By: Andrew Moran
Despite House Democrats still thinking that the war in Ukraine and auto part supply shortages caused 40-year high inflation, dozens of them joined the Republicans in holding President Joe Biden accountable for any efforts to exacerbate Bidenflation. At a time when inflation appears to be reaccelerating, will requesting greater scrutiny over fresh spending efforts by the White House be enough to put a lid on skyrocketing price pressures?
Bipartisan Battle Against Bidenflation
House Republicans presented legislation on Mar. 1 requiring the administration to study any executive order that maintains an annual budgetary effect of $1 billion to determine if it may produce any inflationary consequences for the US economy. An executive order would only go into effect once the president understands its impact on inflation. Proponents of the REIN IN Act argue that this would force the president to reconsider any fresh spending and rules on the American people. Dozens of Democrats partnered with their co-workers on the other side of the aisle. Overall, the bill passed in the House 272-148.
Still, many Democrats disagreed with Republican suppositions that pandemic-era policies, like the $1.9 trillion American Rescue Plan (ARP), contributed to four-decade-high inflation. “Because of the American Rescue and the actual Inflation Reduction Act that Democrats passed last year, our country’s inflation rate is now lower than in the U.K., Canada, and 20 other European Union member states,” said Rep. Alexandria Ocasio-Cortez (D-NY).
Rep. Cori Bush (D-MO), a member of the Squad, listed Russia’s invasion of Ukraine and the COVID-19 public health crisis as the causes of global inflation. “There is no evidence that government spending or executive orders by President Biden have increased inflation,” she stated.

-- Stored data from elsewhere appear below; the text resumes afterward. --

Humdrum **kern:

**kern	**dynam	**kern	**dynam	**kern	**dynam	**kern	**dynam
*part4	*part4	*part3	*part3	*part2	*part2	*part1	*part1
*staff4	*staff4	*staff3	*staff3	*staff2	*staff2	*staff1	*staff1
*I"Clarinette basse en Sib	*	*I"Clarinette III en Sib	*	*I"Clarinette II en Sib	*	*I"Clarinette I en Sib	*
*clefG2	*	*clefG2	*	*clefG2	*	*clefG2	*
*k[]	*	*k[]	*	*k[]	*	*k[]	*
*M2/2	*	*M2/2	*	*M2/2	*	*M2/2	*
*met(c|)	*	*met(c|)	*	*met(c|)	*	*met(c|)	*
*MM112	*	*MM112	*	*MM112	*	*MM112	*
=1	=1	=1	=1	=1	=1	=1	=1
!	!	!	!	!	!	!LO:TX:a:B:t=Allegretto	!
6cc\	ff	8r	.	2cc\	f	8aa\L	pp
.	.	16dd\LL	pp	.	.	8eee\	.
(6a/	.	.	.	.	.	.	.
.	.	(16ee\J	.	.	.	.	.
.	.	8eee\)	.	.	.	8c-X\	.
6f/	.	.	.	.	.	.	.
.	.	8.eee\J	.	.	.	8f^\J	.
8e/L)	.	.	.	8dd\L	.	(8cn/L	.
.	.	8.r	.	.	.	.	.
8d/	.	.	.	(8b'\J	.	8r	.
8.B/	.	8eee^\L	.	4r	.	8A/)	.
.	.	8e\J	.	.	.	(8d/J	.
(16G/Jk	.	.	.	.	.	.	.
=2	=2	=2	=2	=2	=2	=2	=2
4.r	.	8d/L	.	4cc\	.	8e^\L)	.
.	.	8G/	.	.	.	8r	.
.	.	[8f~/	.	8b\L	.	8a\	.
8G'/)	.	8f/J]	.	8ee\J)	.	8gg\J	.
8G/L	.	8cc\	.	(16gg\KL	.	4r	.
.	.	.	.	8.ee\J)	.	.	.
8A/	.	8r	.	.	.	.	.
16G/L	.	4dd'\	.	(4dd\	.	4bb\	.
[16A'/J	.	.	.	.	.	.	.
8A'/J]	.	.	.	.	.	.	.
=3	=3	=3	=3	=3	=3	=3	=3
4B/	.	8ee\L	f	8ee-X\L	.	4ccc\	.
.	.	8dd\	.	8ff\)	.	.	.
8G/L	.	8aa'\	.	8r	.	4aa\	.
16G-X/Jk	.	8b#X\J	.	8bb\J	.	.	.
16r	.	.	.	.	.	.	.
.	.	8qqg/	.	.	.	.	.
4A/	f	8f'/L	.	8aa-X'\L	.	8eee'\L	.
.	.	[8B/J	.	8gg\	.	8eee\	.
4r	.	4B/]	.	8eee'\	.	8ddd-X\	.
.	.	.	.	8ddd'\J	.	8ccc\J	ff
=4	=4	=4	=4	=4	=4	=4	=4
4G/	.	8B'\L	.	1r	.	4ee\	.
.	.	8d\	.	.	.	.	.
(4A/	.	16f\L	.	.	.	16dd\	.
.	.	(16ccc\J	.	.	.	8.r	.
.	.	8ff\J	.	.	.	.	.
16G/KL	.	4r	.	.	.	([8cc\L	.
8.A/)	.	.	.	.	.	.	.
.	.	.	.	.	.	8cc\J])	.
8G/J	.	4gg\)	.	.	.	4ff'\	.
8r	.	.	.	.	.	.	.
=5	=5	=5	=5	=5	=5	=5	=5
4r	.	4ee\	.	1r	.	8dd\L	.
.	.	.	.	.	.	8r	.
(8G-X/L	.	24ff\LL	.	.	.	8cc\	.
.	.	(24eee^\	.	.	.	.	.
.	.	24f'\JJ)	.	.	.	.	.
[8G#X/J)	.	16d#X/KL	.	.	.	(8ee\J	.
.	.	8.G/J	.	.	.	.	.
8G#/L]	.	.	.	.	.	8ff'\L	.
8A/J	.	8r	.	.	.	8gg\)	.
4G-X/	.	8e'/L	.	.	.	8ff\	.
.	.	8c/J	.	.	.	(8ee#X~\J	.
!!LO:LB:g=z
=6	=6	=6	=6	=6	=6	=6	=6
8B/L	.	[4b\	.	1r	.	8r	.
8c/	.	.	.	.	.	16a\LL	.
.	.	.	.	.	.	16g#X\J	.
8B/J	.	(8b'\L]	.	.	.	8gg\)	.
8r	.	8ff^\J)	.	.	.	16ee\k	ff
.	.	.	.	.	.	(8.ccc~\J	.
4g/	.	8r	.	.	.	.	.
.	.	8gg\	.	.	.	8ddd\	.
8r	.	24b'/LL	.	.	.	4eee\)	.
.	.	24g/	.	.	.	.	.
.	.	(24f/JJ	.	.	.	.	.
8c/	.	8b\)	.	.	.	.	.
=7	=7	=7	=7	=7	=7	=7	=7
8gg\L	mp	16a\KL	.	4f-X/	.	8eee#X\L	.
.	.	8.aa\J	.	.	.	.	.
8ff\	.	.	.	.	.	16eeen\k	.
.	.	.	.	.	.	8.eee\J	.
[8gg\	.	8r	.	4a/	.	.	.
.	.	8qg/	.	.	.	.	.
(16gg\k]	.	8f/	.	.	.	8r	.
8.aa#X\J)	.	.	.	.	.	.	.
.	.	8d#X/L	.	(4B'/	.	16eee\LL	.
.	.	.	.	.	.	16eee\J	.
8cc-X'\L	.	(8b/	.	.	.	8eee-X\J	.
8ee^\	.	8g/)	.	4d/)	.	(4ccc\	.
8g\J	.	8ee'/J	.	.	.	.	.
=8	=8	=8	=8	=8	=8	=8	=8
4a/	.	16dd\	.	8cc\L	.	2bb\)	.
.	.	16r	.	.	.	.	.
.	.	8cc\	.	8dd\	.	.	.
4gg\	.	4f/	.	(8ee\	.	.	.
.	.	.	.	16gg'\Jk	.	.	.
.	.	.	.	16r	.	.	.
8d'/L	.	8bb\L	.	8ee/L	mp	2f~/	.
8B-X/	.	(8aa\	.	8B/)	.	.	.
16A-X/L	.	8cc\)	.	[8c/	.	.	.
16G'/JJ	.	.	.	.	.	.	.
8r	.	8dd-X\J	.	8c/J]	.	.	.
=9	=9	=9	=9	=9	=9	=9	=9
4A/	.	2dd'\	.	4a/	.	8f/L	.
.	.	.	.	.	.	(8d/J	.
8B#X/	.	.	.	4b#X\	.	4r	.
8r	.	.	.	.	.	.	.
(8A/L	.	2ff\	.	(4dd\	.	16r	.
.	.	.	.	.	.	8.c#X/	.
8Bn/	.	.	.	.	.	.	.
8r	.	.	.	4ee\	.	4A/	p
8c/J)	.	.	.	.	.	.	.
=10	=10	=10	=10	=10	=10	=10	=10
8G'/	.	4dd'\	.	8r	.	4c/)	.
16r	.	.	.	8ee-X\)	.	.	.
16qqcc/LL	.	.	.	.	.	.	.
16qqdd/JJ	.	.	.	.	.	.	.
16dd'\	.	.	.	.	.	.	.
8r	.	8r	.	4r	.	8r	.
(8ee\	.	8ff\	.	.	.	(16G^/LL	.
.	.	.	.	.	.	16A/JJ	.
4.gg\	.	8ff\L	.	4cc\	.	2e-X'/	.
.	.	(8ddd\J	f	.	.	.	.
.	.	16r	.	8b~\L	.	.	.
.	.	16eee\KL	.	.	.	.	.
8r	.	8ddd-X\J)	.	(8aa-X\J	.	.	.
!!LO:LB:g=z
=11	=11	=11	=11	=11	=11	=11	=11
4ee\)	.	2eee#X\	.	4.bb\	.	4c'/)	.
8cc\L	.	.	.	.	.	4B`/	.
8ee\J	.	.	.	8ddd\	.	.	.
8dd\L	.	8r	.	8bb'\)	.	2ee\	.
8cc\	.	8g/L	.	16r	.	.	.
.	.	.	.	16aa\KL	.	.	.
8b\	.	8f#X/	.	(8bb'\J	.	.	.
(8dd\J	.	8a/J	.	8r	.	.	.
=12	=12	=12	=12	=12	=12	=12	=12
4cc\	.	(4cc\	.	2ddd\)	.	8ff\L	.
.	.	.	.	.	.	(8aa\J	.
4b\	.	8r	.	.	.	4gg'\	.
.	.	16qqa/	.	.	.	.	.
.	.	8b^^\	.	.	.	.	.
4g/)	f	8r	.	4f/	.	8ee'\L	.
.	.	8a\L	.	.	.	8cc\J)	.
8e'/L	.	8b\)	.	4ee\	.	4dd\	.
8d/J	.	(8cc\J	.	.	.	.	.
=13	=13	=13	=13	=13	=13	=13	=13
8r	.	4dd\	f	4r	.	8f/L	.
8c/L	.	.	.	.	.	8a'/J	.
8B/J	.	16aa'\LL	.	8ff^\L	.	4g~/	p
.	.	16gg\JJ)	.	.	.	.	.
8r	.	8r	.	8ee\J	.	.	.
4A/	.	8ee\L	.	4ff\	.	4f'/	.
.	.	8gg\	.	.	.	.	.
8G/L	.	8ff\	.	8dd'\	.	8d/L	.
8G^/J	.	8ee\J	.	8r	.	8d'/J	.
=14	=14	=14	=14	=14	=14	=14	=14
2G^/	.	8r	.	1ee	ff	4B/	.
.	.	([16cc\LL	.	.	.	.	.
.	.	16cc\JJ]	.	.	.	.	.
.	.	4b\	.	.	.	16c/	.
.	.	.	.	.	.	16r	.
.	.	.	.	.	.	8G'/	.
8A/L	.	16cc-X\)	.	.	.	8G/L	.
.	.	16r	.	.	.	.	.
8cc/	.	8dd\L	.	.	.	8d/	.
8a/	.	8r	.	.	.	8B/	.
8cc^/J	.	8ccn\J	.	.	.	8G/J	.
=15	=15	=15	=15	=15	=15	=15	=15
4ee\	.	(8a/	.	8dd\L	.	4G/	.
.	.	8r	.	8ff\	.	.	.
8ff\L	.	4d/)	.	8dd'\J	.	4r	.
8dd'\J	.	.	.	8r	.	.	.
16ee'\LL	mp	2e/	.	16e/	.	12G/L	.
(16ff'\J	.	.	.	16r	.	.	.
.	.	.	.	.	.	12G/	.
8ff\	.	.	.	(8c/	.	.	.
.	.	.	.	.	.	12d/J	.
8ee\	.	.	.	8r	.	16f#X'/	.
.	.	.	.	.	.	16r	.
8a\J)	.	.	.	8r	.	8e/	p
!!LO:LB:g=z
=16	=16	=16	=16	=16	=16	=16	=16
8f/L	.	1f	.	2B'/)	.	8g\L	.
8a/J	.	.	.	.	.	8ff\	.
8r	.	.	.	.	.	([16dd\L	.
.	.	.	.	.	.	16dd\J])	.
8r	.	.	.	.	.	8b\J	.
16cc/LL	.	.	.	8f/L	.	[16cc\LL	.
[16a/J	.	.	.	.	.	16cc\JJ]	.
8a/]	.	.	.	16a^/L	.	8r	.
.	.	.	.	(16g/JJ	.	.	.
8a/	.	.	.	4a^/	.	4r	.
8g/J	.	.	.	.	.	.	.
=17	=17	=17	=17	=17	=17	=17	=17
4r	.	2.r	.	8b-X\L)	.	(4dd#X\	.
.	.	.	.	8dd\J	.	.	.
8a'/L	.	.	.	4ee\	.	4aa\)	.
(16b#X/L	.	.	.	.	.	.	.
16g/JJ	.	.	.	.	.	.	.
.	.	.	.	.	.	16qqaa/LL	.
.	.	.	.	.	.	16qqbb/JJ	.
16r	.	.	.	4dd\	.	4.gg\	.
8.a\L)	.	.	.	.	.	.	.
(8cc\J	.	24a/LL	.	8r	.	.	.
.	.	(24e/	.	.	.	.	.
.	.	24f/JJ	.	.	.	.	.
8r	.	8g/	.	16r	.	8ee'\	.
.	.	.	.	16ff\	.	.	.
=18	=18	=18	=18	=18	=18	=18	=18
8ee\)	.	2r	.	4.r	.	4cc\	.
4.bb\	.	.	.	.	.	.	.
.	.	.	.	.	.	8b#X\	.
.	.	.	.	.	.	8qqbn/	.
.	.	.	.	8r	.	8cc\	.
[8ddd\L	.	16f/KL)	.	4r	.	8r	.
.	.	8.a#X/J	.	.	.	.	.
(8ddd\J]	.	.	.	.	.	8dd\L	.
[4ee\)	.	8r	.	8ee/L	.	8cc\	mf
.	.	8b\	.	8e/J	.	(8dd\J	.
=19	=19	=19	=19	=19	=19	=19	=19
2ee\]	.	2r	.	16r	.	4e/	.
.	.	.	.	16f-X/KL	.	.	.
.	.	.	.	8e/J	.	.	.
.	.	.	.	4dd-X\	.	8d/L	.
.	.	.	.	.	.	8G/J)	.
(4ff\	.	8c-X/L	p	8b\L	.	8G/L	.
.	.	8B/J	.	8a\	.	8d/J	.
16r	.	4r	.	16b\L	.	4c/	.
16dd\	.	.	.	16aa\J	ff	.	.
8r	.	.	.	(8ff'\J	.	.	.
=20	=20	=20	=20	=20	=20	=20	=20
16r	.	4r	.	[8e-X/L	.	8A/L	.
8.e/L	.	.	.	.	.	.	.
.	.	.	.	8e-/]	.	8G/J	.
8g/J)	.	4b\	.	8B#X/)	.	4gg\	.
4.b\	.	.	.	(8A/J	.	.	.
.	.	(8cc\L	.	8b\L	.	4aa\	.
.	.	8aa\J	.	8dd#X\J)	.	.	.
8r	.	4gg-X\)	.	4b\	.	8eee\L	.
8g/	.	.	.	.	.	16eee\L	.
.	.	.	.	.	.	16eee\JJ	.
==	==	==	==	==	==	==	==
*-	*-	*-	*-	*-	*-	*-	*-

However, House Oversight and Accountability Committee Chairman James Comer (R-KY) contended that repeatedly passing “big-spending” legislation “has continued to throw fuel on the inflationary fire.” Rep. Elise Stefanik (R-NY), who also serves as the House GOP Conference Chair, urged Congress to pass the bill because it would force President Biden to recognize that policies emanating from the nation’s capital are crushing American families.
Are Democrats Right?
Will the bill achieve anything substantive? Probably not. It might be political posturing, much like the GOP’s proposal to abolish the Internal Revenue Service and the income tax. But the legislation achieved one thing: exposing the fact that Democrats still do not understand what led to this inflationary climate.
Rep. Ocasio-Cortez asserted that the ARP and the Inflation Reduction Act tackled inflation and resulted in the US maintaining a lower rate than the UK, Canada, and other places. There are three things wrong with this argument. The first is that Canada, for example, possesses a lower annual inflation rate than the US: 5.9% versus 6.4%. France (6.2%) and Spain (6.1%) also enjoy a slightly smaller consumer price index (CPI) than the US.
In addition, some parts of the Inflation Reduction Act only came into effect in January. Other provisions will take another year or two to be instituted, such as the $2,000 annual cap on drug costs or the $7,500 tax credit for new clean automobiles. Therefore, to suggest that this legislative package has eased inflationary pressures in any meaningful way is mendacious and disingenuous.
Finally, both Rep. Ocasio-Cortez and Rep. Bush contend that there is no proof that President Biden’s pandemic-era stimulus and relief packages lifted inflation rates. However, there is plenty of research on the topic, although economists are still debating about how much these policies contributed to inflation. In Mar. 2022, the Federal Reserve Bank of San Francisco published a report that estimated direct supports accounted for roughly 3% of the inflation rate at the time, which was 8.5% when the study was published. This is merely one assessment, so Bush and Ocasio-Cortez may need to log off Tik Tok and dive deeper into the plethora of studies on this issue.
A Misleading CPI?
Let’s say that the girl from the Bronx is correct and that the US enjoys a lower inflation rate than other places. The problem with making this claim is that governments utilize different methodologies in coming up with their CPI prints or personal consumption expenditure (PCE) price index readings. So, for instance, in the UK, the Office for National Statistics (ONS) uses the CPIH – the H stands for housing. On the other hand, the US does not include real estate in its figures because the Bureau of Labor Statistics (BLS) views owned housing units as investment goods rather than shelter services.
This was not always the case in Washington, as the federal government did factor property values into America’s CPI between 1953 and 1983. According to economist John Williams, if the US measured the cost of living the same way it did in the 1980s, the CPI would be around 15%.
Acceptance
At this stage of the inflation cycle, it is almost a universal opinion that the American Rescue Plan had at least some influence on today’s out-of-control living costs. Even Treasury Secretary Janet Yellen conceded last year that stimulus spending contributed modestly to inflation. Indeed, people do not need to possess degrees in economics to understand that printing trillions of dollars and flooding the economy and financial system with this freshly printed money would have devastating ramifications. But blinders are needed when the corridors of power depend on this system to advance a cause du jour.